* _Exercise data_
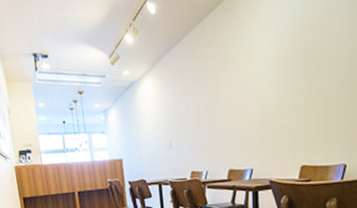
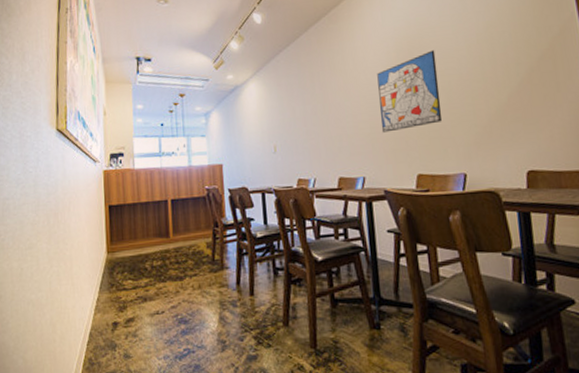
wall art: none [270,40,330,127] -> present [377,50,443,133]

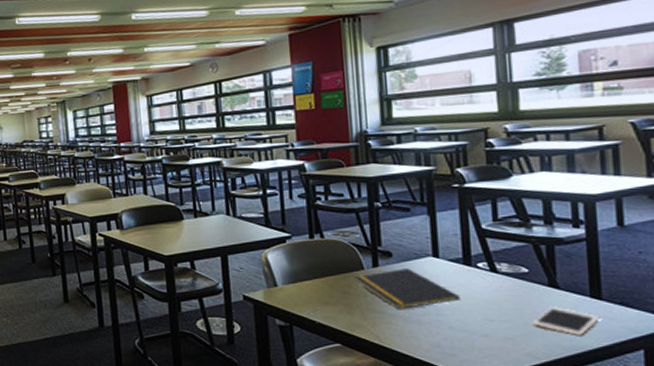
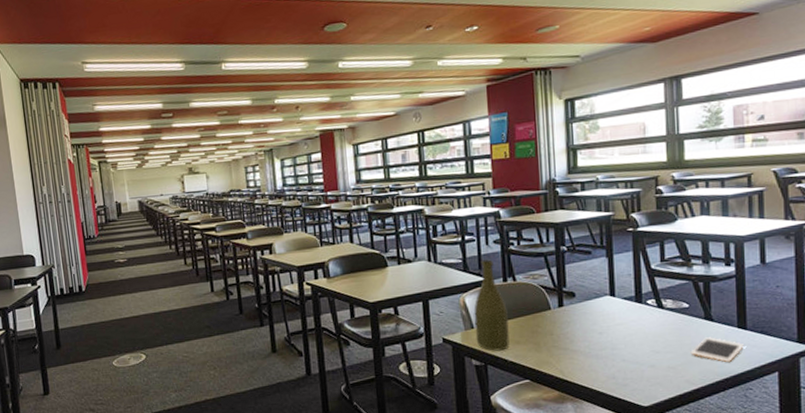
bottle: none [277,214,318,311] -> present [474,259,510,351]
notepad: present [355,268,462,309] -> none [543,307,633,345]

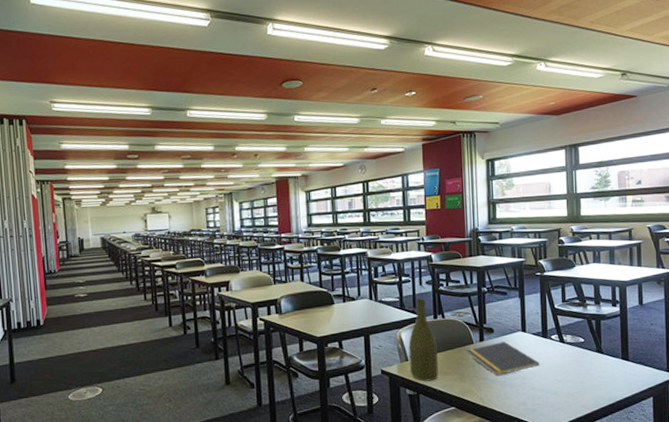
notepad: none [543,307,633,345] -> present [467,341,540,375]
cell phone: present [690,337,744,362] -> none [585,367,627,389]

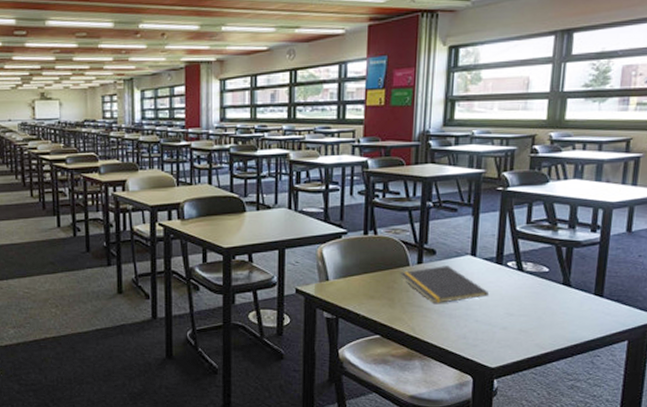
bottle: present [408,298,439,382] -> none [330,211,366,305]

* _What you are asked to do_
Copy each line of the data that contains the word "notepad", leaving the other lines out.

* _Response_
notepad: present [355,268,462,309] -> none [543,307,633,345]
notepad: none [543,307,633,345] -> present [467,341,540,375]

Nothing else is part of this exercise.